Uma guerra interior é travada todos os dias dentro de nós. Os desejos da carne e do espírito habitam em uma só e mesma pessoa. A concupiscência da carne precipita-se de cabeça no vício, deleitando-se nos prazeres mundanos que parecem satisfazer. Em contrapartida, o desejo oposto do espírito é tão ávido por aderir inteiramente às ocupações espirituais que, de modo exagerado, chega a escolher excluir até mesmo os usos necessários da carne.
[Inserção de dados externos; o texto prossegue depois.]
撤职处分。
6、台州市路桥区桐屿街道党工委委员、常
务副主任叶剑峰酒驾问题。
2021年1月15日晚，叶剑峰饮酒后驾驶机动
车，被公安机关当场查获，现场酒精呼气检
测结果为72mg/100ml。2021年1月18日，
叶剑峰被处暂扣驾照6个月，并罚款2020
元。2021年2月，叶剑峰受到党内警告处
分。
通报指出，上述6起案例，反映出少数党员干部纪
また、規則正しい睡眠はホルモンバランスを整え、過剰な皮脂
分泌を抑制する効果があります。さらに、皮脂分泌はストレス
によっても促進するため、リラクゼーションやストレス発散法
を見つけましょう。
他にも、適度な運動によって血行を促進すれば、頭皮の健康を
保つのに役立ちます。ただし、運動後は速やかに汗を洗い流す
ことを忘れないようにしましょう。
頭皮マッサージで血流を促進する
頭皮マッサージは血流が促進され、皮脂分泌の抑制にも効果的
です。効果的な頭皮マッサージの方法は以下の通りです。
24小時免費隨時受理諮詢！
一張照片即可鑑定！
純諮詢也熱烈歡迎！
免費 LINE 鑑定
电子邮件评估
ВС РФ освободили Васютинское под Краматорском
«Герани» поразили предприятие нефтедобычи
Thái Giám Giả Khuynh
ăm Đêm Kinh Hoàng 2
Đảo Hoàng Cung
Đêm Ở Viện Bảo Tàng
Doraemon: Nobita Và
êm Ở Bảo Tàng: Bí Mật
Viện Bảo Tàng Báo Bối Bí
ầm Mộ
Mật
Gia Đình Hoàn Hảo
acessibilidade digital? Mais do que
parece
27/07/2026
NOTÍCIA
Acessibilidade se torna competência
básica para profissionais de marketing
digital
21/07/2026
Ao querer estar tão inseparavelmente unido às coisas espirituais, recusa-se a cuidar da própria fragilidade corporal.
Devemos orar com sumo silêncio, para que a intenção de nossa súplica permaneça oculta até mesmo dos nossos inimigos, que nos espreitam com extrema atenção quando estamos orando.
Devemos, com efeito, orar frequentemente, mas brevemente, para que, enquanto nos detivermos em oração, o inimigo insidioso não possa introduzir algo em nosso coração.
E que nos apressemos com sumo desejo em direção àquela região na qual confessamos que nosso Pai habita.
Ou porque o santo conhece, pelo testemunho de sua consciência, que quando o reino de Deus aparecer, ele será participante dele.
Quando diz "hoje", mostra que deve ser tomado diariamente, e que esta oração deve ser proferida em todos os tempos, pois não há dia em que não tenhamos necessidade, por meio da recepção deste pão, de fortalecer o coração do homem interior.
Ainda que esta expressão hoje possa ser entendida da presente vida; isto é, enquanto permanecemos neste mundo, concede-nos este pão.